## GOAL OF THE EXERCISE
Rewrite the stretch of the Azure AD Connect text from "Azure AD Connect allows" through "Azure AD Tenant.", putting "sign-in credentials" in place of "username and password".

++++ EXTRACTED TEXT ++++

If you are using Active Directory in your corporate network, Azure AD Connect is the tool that you need in order to replicate your Users and groups to your Azure Active Directory tenant. It is important to mention that Office/Microsoft 365, Azure and Dynamics online use Azure Active Directory as the identity backbone.
Nowadays, all of us are using a variety of usernames and passwords, for work as well as personal use. What would happen if you can use only one identity for most of the services that you will need for the daily work? It would be so helpful, right?
Azure AD Connect allows users of your organization to have one identity for their Microsoft services, Local identity (Active Directory Domain Services) + Cloud Identity (Azure Active Directory). In other words, users will use the same username and password to access their local resources such as to log in to one domain computer but also for cloud services like Office 365 email.
The prerequisites to use Azure AD Connect are the following:
- Have an Azure AD Tenant.
- Add and verify the domain you plan to use in Azure AD.
- The AD schema version and forest functional level must be Windows Server 2003 or later.

++++ RECORDED DATA ++++

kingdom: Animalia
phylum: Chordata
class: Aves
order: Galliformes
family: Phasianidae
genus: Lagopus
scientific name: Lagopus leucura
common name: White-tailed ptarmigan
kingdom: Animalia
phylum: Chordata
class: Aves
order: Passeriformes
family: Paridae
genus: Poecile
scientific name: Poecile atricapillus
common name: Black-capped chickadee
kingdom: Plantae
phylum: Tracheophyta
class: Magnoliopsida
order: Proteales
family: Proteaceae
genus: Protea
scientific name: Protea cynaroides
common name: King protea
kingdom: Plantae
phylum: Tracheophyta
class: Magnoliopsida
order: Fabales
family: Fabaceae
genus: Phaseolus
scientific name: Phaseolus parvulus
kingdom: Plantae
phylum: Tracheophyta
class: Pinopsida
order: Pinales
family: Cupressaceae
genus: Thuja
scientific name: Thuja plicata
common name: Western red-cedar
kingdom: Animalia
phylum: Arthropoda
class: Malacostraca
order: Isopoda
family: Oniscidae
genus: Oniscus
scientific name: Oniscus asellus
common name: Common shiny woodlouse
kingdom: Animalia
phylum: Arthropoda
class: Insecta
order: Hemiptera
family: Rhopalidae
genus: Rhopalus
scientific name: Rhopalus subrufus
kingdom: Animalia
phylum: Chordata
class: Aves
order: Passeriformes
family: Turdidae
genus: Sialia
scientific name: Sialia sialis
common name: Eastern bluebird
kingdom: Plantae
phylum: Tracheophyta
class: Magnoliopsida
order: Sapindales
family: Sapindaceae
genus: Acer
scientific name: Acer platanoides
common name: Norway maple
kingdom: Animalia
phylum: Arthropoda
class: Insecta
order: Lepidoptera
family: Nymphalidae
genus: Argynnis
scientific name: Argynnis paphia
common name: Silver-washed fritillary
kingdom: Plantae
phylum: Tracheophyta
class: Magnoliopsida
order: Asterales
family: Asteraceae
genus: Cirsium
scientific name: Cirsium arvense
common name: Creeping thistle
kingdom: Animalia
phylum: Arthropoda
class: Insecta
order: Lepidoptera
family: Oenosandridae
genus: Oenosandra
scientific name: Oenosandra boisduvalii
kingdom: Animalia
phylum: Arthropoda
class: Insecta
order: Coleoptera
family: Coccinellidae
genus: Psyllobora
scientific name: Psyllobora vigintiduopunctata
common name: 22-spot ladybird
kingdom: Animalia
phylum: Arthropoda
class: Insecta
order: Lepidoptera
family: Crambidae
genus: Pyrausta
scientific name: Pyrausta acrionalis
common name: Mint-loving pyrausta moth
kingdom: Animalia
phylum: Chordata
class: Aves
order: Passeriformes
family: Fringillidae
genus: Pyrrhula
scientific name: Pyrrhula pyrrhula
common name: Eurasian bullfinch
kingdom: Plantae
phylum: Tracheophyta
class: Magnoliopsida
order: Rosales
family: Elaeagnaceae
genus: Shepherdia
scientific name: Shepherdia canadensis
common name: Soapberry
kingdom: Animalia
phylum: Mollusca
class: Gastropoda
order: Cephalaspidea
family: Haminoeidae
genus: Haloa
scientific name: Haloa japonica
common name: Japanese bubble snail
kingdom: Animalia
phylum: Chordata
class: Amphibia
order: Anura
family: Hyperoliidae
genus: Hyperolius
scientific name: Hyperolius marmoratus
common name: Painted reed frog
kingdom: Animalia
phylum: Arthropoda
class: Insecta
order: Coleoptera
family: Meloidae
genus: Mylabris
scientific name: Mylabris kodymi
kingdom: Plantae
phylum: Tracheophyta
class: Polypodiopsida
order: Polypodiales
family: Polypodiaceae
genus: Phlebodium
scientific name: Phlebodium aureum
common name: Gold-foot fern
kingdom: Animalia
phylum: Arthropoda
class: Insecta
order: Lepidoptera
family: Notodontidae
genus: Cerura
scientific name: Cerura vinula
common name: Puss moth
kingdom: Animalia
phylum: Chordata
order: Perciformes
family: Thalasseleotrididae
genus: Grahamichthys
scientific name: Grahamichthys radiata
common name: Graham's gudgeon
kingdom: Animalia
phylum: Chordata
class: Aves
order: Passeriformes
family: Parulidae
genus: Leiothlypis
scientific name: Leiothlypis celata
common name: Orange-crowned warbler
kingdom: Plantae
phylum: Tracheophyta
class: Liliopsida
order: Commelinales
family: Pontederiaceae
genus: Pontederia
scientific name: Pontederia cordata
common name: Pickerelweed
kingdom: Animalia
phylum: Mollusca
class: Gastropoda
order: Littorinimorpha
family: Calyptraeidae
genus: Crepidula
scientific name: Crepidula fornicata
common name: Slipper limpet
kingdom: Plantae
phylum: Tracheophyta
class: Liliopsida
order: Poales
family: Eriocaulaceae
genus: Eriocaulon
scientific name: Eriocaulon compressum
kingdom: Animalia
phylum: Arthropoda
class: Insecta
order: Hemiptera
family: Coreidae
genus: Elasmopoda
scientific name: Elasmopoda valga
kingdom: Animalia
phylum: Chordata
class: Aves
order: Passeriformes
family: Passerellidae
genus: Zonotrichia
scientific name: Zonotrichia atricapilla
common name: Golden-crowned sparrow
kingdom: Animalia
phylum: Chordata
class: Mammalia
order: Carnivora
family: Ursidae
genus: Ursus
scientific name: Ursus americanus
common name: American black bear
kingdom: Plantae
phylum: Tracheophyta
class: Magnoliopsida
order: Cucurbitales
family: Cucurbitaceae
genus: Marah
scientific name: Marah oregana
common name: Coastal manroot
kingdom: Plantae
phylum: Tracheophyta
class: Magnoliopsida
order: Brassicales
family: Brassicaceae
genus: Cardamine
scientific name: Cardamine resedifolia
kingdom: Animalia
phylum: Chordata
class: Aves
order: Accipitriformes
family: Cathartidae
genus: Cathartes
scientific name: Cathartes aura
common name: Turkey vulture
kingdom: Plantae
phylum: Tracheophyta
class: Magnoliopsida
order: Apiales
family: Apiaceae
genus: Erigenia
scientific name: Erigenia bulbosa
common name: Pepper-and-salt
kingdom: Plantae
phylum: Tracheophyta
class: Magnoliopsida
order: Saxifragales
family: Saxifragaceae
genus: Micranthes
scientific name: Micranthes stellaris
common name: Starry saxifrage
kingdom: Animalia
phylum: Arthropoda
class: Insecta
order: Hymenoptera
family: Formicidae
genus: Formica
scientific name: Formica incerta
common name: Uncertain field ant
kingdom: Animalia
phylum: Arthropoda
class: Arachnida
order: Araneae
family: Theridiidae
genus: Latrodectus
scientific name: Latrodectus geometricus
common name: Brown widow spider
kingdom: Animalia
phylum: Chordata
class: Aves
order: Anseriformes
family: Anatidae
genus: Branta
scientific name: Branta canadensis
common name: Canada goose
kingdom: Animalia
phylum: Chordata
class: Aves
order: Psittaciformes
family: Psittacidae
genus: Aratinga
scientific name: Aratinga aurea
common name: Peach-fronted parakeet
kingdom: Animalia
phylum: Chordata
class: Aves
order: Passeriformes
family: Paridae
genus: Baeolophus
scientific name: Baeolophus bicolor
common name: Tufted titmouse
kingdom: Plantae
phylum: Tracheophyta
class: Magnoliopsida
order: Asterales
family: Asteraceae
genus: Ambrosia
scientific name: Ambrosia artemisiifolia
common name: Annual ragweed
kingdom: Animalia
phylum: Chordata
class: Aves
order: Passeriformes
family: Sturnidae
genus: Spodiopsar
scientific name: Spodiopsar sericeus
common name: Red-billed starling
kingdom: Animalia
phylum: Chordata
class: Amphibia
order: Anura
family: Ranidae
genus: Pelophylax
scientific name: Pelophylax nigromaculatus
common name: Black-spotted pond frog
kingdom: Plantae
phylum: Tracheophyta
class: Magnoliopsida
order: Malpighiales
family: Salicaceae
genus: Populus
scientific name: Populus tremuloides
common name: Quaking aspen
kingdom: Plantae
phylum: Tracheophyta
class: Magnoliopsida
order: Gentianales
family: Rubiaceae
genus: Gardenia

++++

## TASK ANSWER
Azure AD Connect allows users of your organization to have one identity for their Microsoft services, Local identity (Active Directory Domain Services) + Cloud Identity (Azure Active Directory). In other words, users will use the same sign-in credentials to access their local resources such as to log in to one domain computer but also for cloud services like Office 365 email.
The prerequisites to use Azure AD Connect are the following:
- Have an Azure AD Tenant.